Your task.
For the records below, reproduce exactly the line that contains "Tem. Além disso, o" and all subsequent lines, with nothing left out and nothing added.

Segment Start: Input records

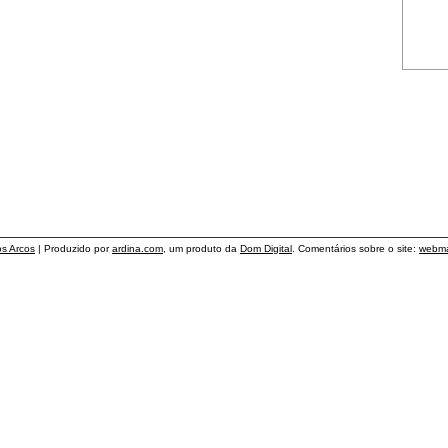
os Arcos
| Produzido por
ardina.com
, um produto da
Dom Digital
. Comentários sobre o site:
webma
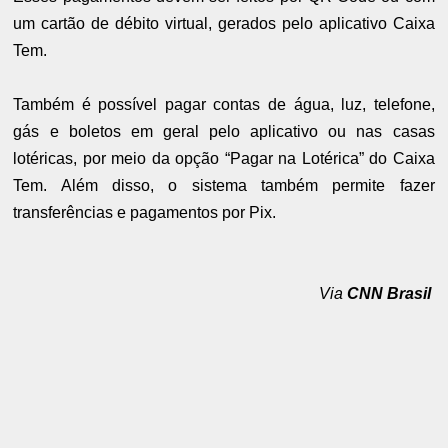
um cartão de débito virtual, gerados pelo aplicativo Caixa
Tem.
Também é possível pagar contas de água, luz, telefone,
gás e boletos em geral pelo aplicativo ou nas casas
lotéricas, por meio da opção “Pagar na Lotérica” do Caixa
Tem. Além disso, o sistema também permite fazer
transferências e pagamentos por Pix.
Via
CNN Brasil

Segment End: Input records

Written answer.
Tem. Além disso, o sistema também permite fazer
transferências e pagamentos por Pix.
Via
CNN Brasil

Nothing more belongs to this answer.